Operational peace building encompasses the macro and meso levels and bridges the theoretical aspects of peace building found at the strategic level with tactical approaches to conflict transformation and management. Students at the operational level of practice integrate theory into practical responses to conflict. Theory translates into practice, and feedback from practice refines theory in a constant feedback loop. The focus at the operational level is construction of the institutions and structures of peace such as community justice centers, training programs in conflict transformation and management, and transitional justice activities.

Tactical peace building occurs mainly at the micro level. Tactical peace building includes the interpersonal, grassroots, and community contexts. This is where the rubber meets the road. Students gain hands on experience in conflict transformation work and peace building. Skills such as mediation, negotiation, group problem solving, restorative practices, community building, and facilitation are major components of a conflict studies curriculum at the tactical level.

The Curriculum
Pursuing just peace connects to the military ethos captured in the United States Military Academy motto, “duty, honor, country.” We suggest a curriculum informed by this ethos. Peace and conflict studies can contribute to a new type of force based on Gen. Odierno’s suggestion that military units, in the near future, may need to be configured based on expertise.[10] We ask, “Why not a unit schooled in conflict management? What might be included in a peace and conflict studies curriculum? What competencies might be addressed?” These questions can inform an expanded dialogue regarding peace building within an evolving military context.

Just policing introduces an approach to conflict transformation and management configured similarly to a methodology employed by the Metropolitan Police Service in London. Unit members rely primarily on conflict resolution skills to confront issues within communities. The word service replaces force as a way of communicating a new role within a military context. Armed military forces can be held in reserve as a way of contributing to a graduated response to conflict. Gerald W. Schlabach suggests that Reserve Officer Training Corps programs could build closer relationships with justice and peace studies programs and that this collaboration can create “think tanks for transarmament from potentially lethal and military forms of defense to nonviolent civilian-based defense.”[11]

Language and, perhaps most important, sustained dialogue are key. Developing a common language of peace and conflict studies can contribute to a seamless integration of humanitarian organizations in peace operations. Shared competency in a common language can help break down barriers of mistrust, which sometimes exists between military professionals and humanitarian organizations. Integrating peace and conflict studies into Army professional development can also contribute to an increased competency in working with the nongovernmental humanitarian organizations increasingly present in intrastate conflicts.

→ What you need to do
Continue the passage on peace and conflict studies in military education from where it stops.

→ Records shown
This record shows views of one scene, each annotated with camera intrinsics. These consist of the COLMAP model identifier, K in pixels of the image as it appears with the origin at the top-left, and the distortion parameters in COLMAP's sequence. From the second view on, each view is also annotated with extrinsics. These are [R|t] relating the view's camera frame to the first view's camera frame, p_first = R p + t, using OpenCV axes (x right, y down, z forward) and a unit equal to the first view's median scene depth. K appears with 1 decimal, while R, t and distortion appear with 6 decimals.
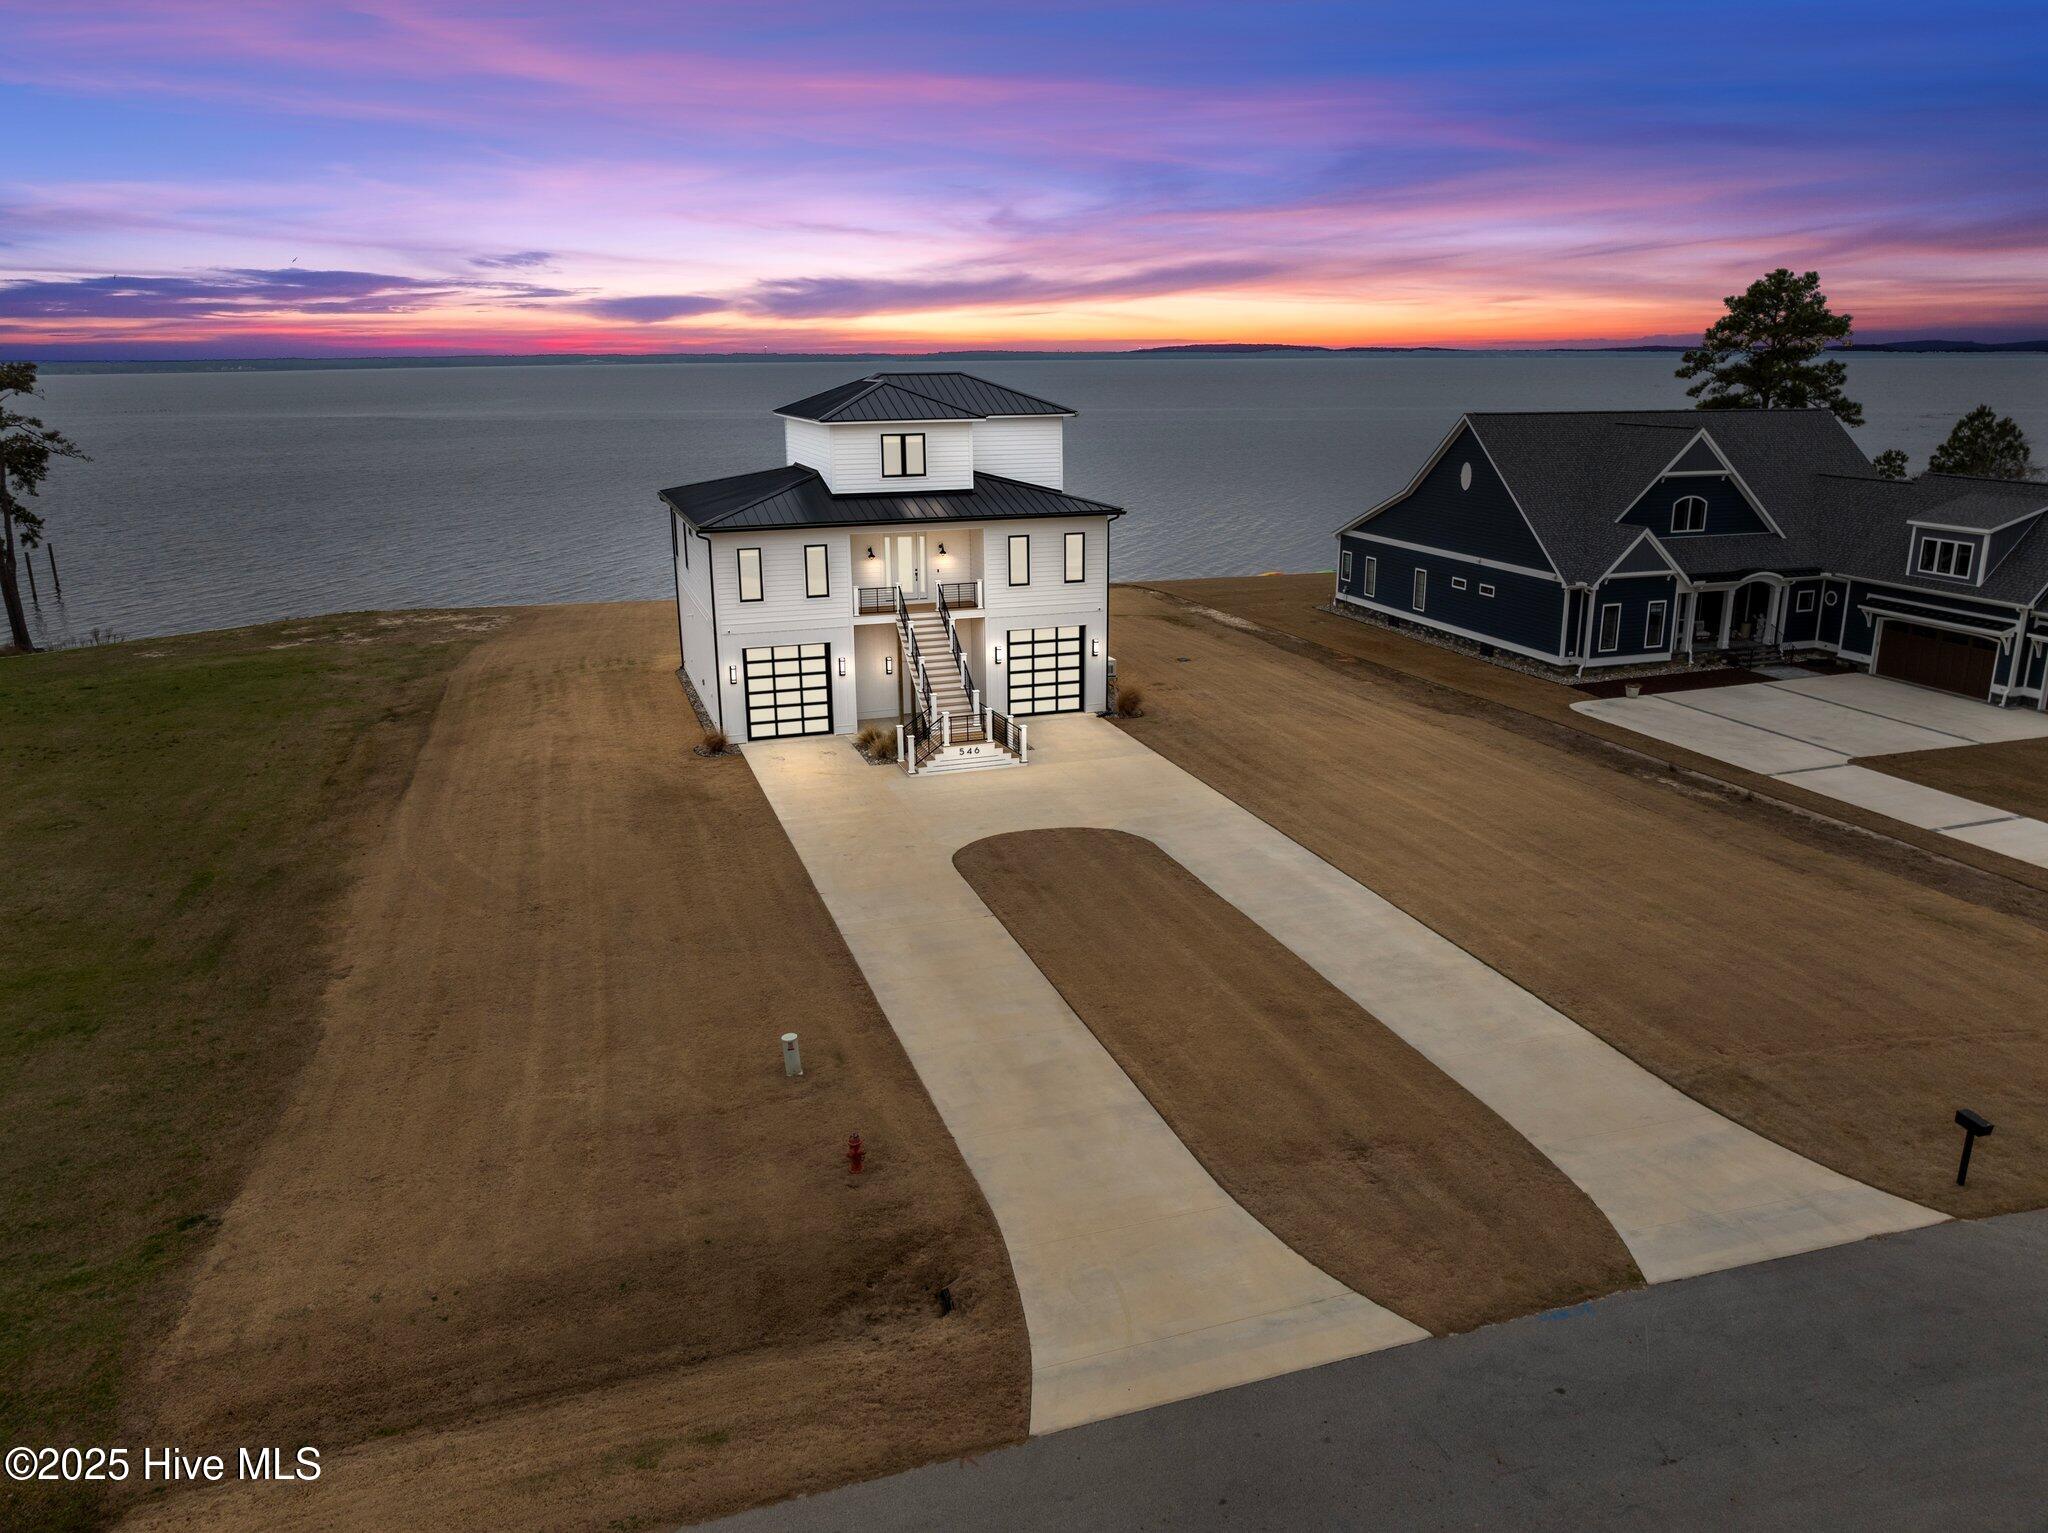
lens RADIAL K [[1436.9, 0, 1024.0], [0, 1436.9, 766.5], [0, 0, 1]] dist [-0.030728, 0.007979]
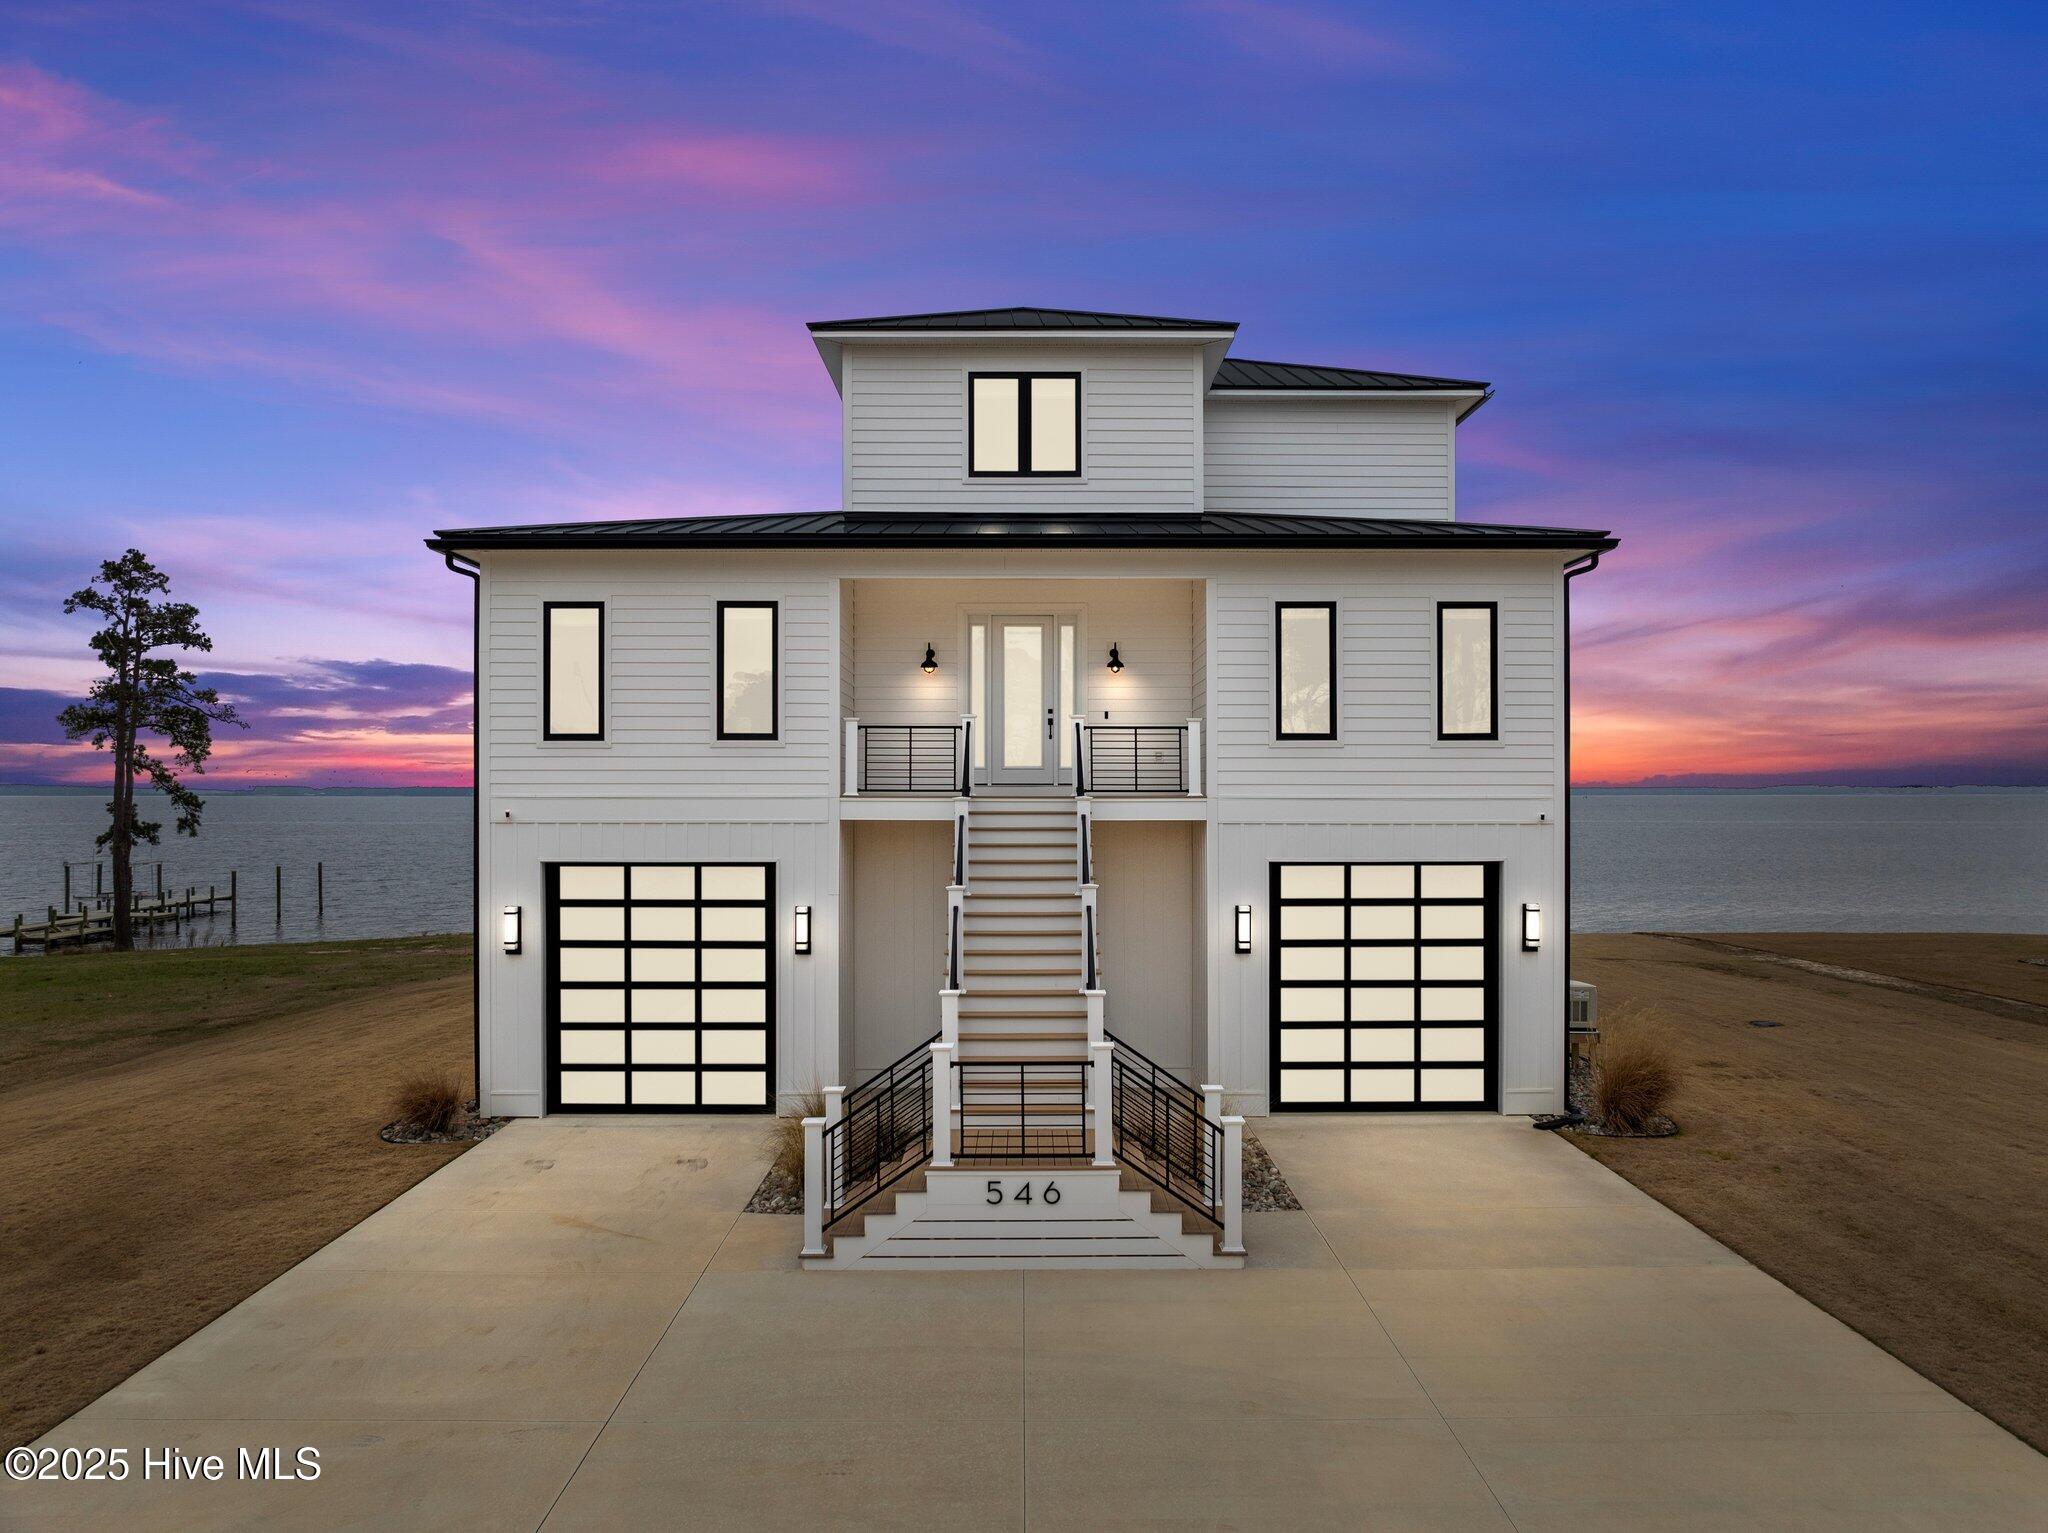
lens RADIAL K [[1445.0, 0, 1029.2], [0, 1445.0, 795.8], [0, 0, 1]] dist [-0.033585, -0.002125]
pose [[0.949073, 0.006202, -0.314995, 0.045504], [-0.092162, 0.961538, -0.258748, -0.011465], [0.301275, 0.274602, 0.913142, 0.654828]]
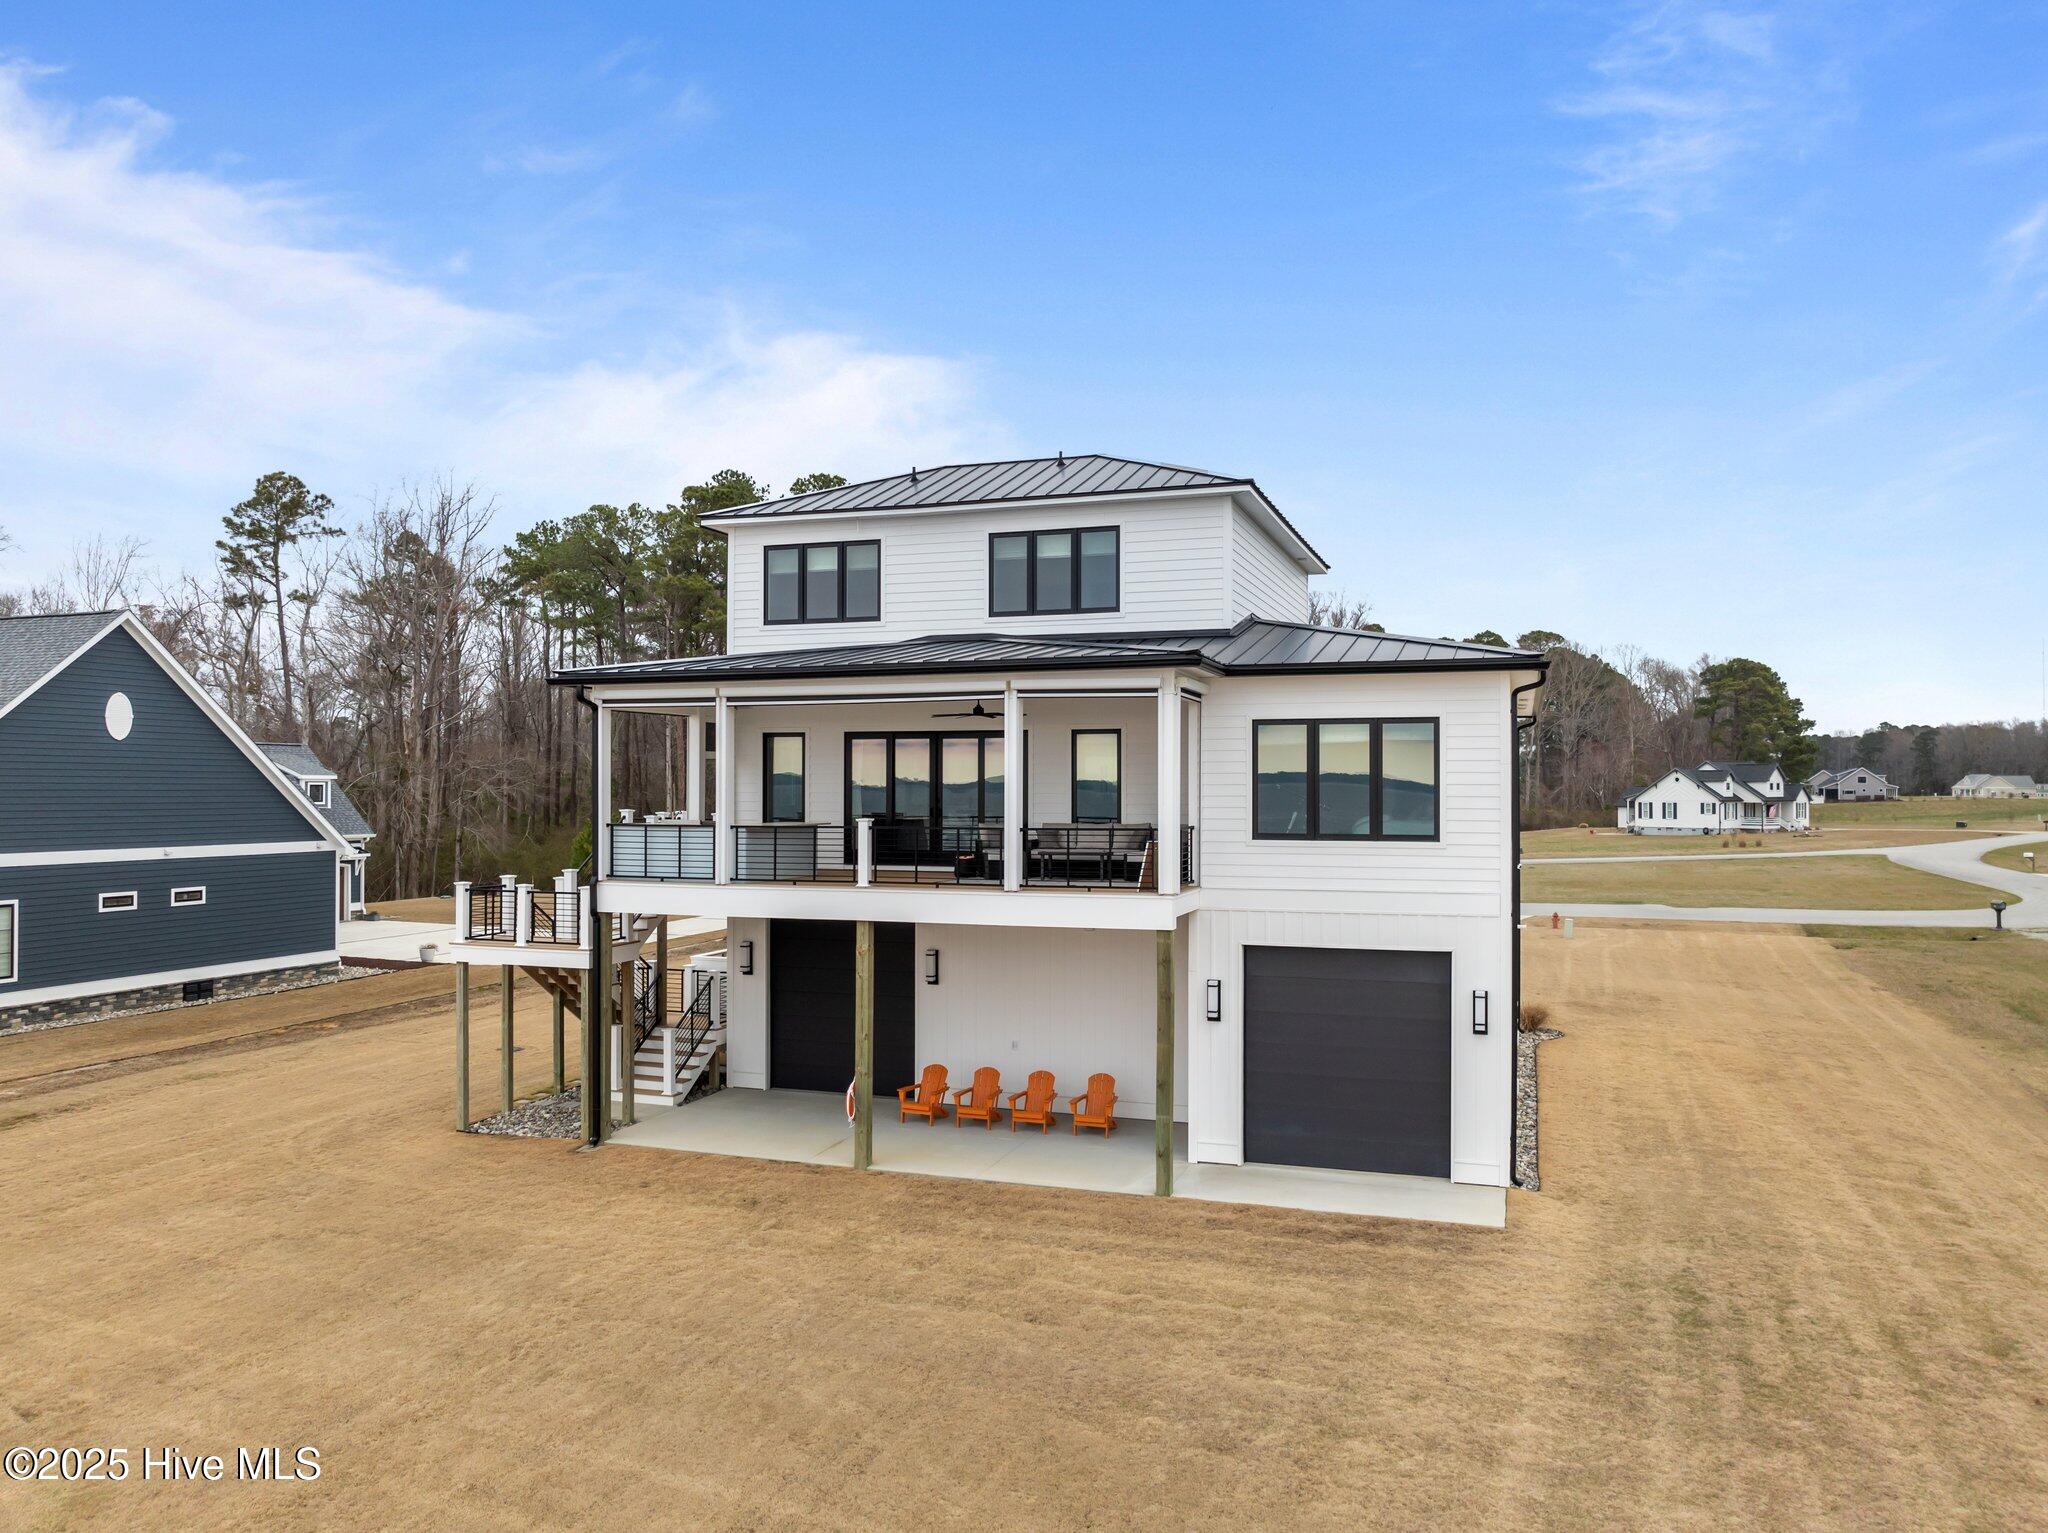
lens RADIAL K [[1447.6, 0, 1024.0], [0, 1447.6, 766.5], [0, 0, 1]] dist [-0.036011, 0.000687]
pose [[-0.788516, 0.012289, 0.614892, -0.427753], [0.170916, 0.964795, 0.199895, -0.300117], [-0.590788, 0.262715, -0.762856, 1.564435]]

→ Answer to the exercise
Skill Development
Connie Peck notes that knowledge and practice must inform each other, and that conflict resolution and management programs need to be constructed to assist conflict practitioners—not simply to add to theory development.[12] If peace is the desired outcome of any conflict, it must be achieved through conflict transformation and management. Therefore, it is critical to begin a discussion on how peace and conflict studies can be integrated into Army professional development and training by—

● Including peace studies and peace scholarship in the U.S. Army War College curriculum, with the focus of scholarship at the strategic level.
● Focusing on conflict management at the U.S. Army Command and General Staff College.
● Emphasizing conflict transformation skills training at branch qualifying schools and noncommissioned officer academies, with individuals concentrating on grassroots problem solving. Too often, it is simply assumed that individuals possess the skills necessary to address conflict. In fact, multiple skill sets undergird the process of conflict transformation. Mediation and negotiation, nonviolence, restorative justice, and joint problem solving skills can be integrated into existing military education and training.

Mediation and negotiation. Skills that can be taught under mediation and negotiation include—
● Introduction to mediation and negotiation skills.
●Mediator as process expert.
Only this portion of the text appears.